注意:如果你的模型报OOM 错误意味着你的显存容量不够,可以修改减小Batch_size 大小降低显存占用。修改参数在configuration.py 文件中。其他超参数也在这里。
训练好之后,可以运行tensorbord 查看loss与运行 evaluate.py得到验证集loss。(其实训练期间也行,只是可能会要求多余显卡,或指定只在cpu上运行。)
如果训练正常,可以运行run_inference.py 得到最后的图片转为文字描述的结果。(记得修改文件的flag)
以下是我的训练效果
从loss可以看到训练效果不是很好,没有对比过inceptionV3的情况,而且实际step数为初始设定值的一半。
最大问题就是densenet网络的天生运行缺陷,会导致显存严重不足报错。我在运行时,将batch_size 改为了4 才勉强运行网络(Titanxp 显存12GB)。这就导致了个严重的问题:无法提升网络层数与参数并导致欠拟合无法有效学习(最基本也是本程序的dense-121 模型准确率大约resnet-40水平),所以虽然采用了最新的densenet模型,其实最后效果是绝对不如原来的inceptionV3(尽管网络不深,但其参数量更大)。
解决方法:
1,换更深的resnet模型,或直接用V3/4 都不用改代码。
2,目前tensorflow对共享内存的程序优化还没有很好的支持(没有开源代码),对比pytorch,已经有改进过的densenet代码可以解决上述问题,有效降低70%显存,牺牲15%的运算速度。
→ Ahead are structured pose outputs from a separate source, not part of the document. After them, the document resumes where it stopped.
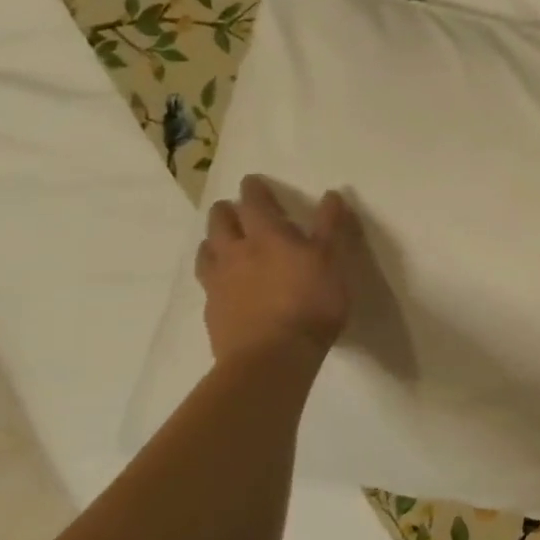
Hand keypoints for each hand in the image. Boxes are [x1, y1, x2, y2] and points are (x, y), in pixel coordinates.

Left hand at [197, 175, 356, 363]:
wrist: (272, 357)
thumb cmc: (310, 302)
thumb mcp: (332, 260)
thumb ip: (331, 226)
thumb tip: (331, 194)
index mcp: (267, 235)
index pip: (254, 202)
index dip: (254, 189)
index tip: (252, 181)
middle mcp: (236, 253)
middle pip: (221, 223)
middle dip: (226, 211)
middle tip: (233, 208)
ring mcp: (219, 284)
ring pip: (206, 251)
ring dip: (213, 240)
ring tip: (221, 242)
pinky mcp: (212, 312)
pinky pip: (206, 283)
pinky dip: (213, 274)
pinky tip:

所以可以尝试优化tensorflow代码或将项目移植到pytorch。
1,TensorFlow】im2txt — 将图像转为叙述文本
2,[NLP] 自己动手跑Google的Image Caption模型
3,Simple Tensorflow implementation of "Densenet" using Cifar10, MNIST(densenet源代码出处)
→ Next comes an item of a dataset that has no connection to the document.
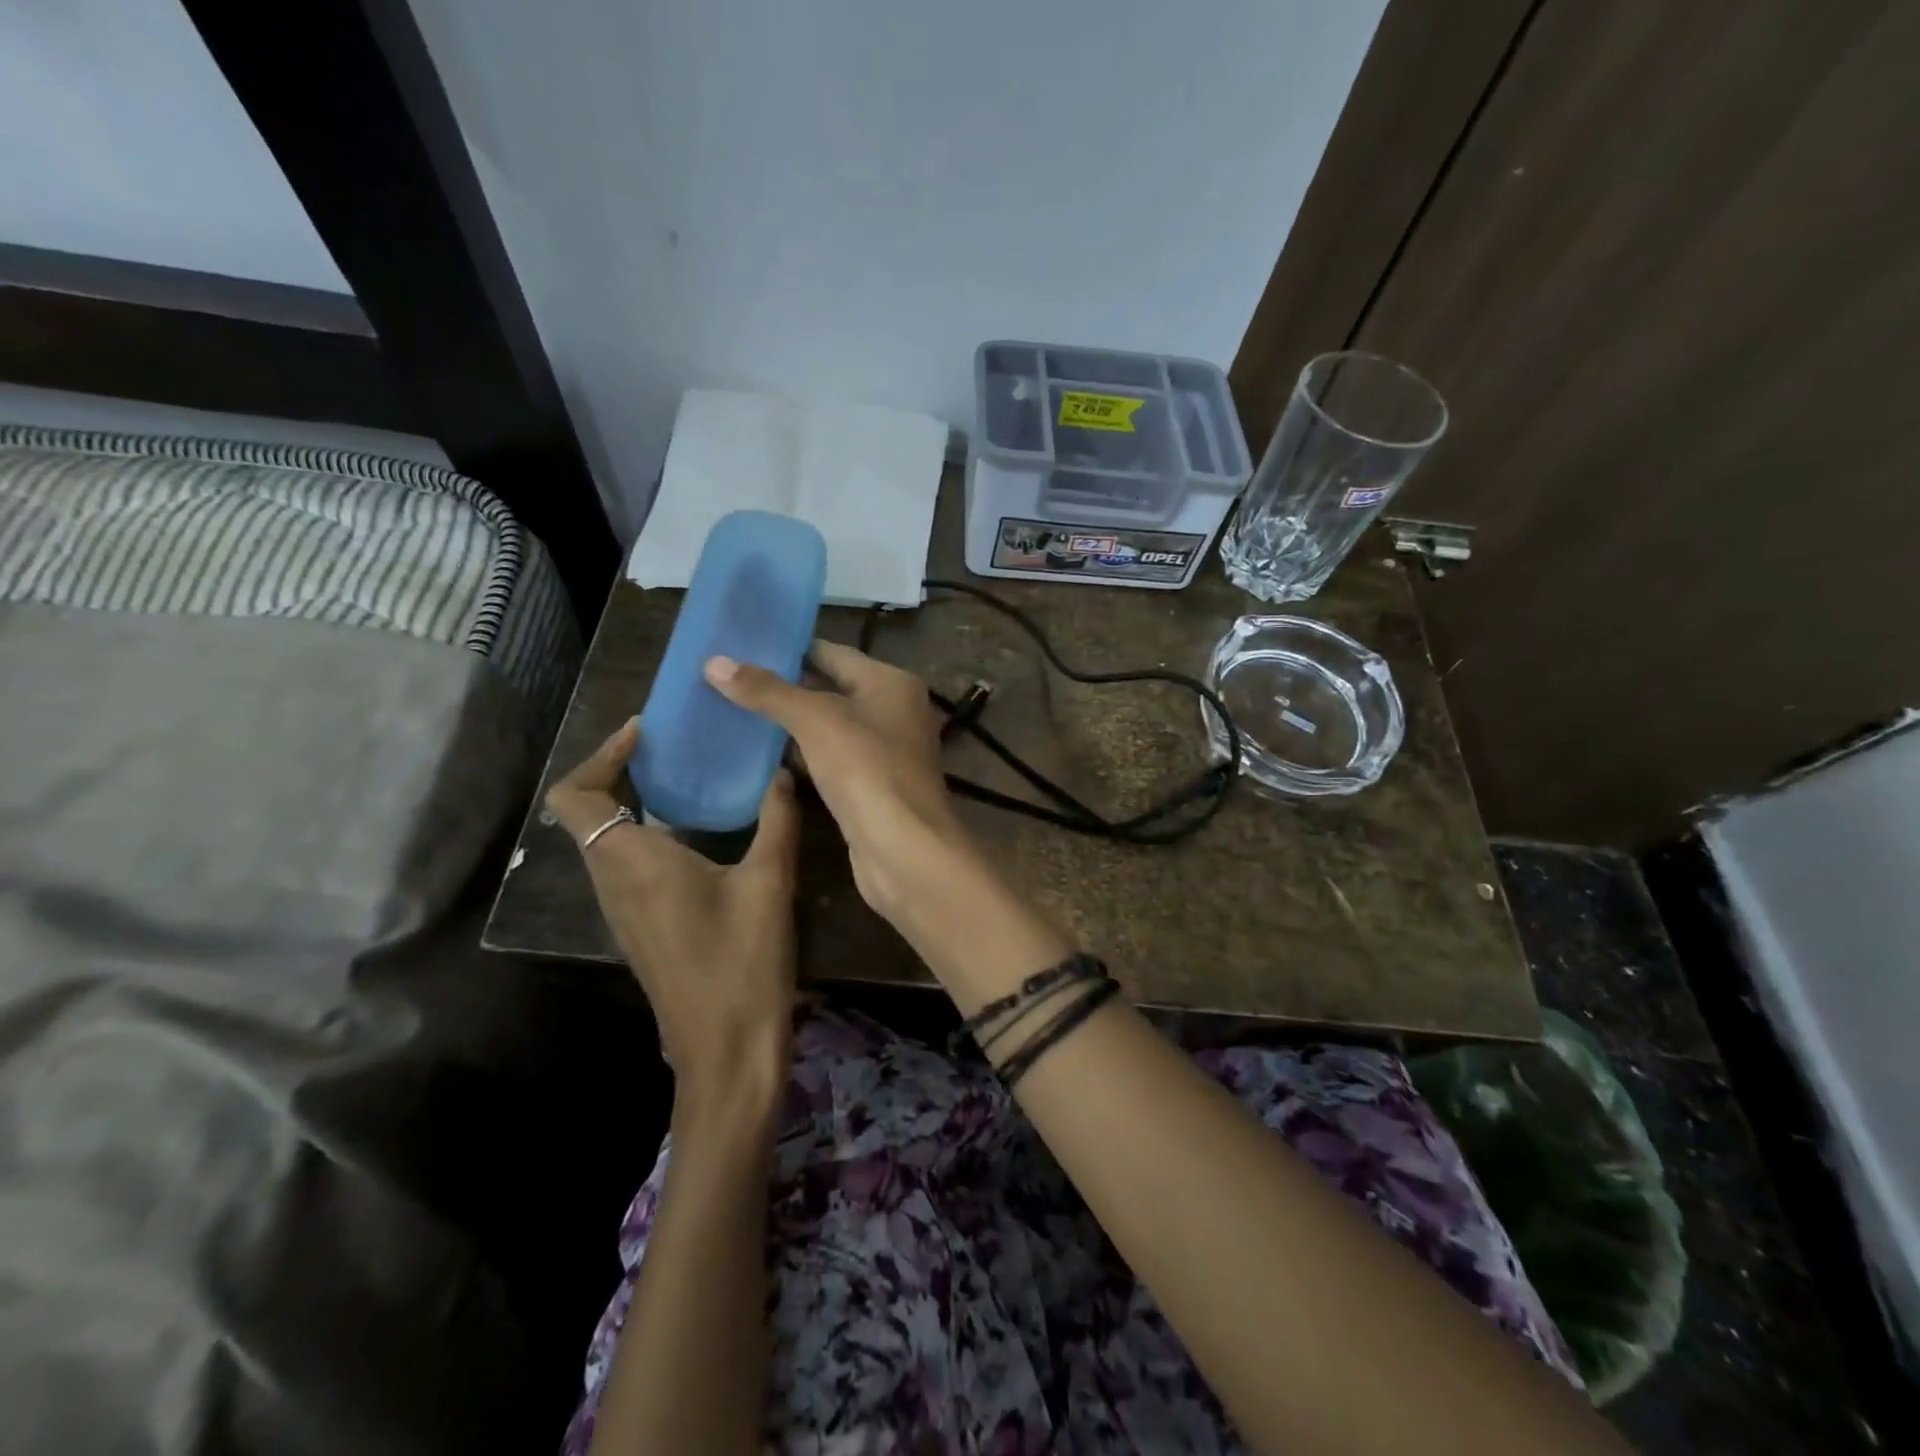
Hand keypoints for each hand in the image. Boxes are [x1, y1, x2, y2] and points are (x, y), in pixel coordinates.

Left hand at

4, TensorFlow 画像キャプション・モデル – コンピュータ・ビジョンと自然言語処理の融合
5,小白学AI】图像标注Image Caption - tensorflow_models/im2txt
6,Show and Tell: A Neural Image Caption Generator(im2txt源代码出处)
7,DenseNet算法详解
8,卷积网络循环网络结合-CNN+RNN
感谢开源社区与博客主学习经验的分享。
个人水平有限,如有误,望提醒更改,谢谢。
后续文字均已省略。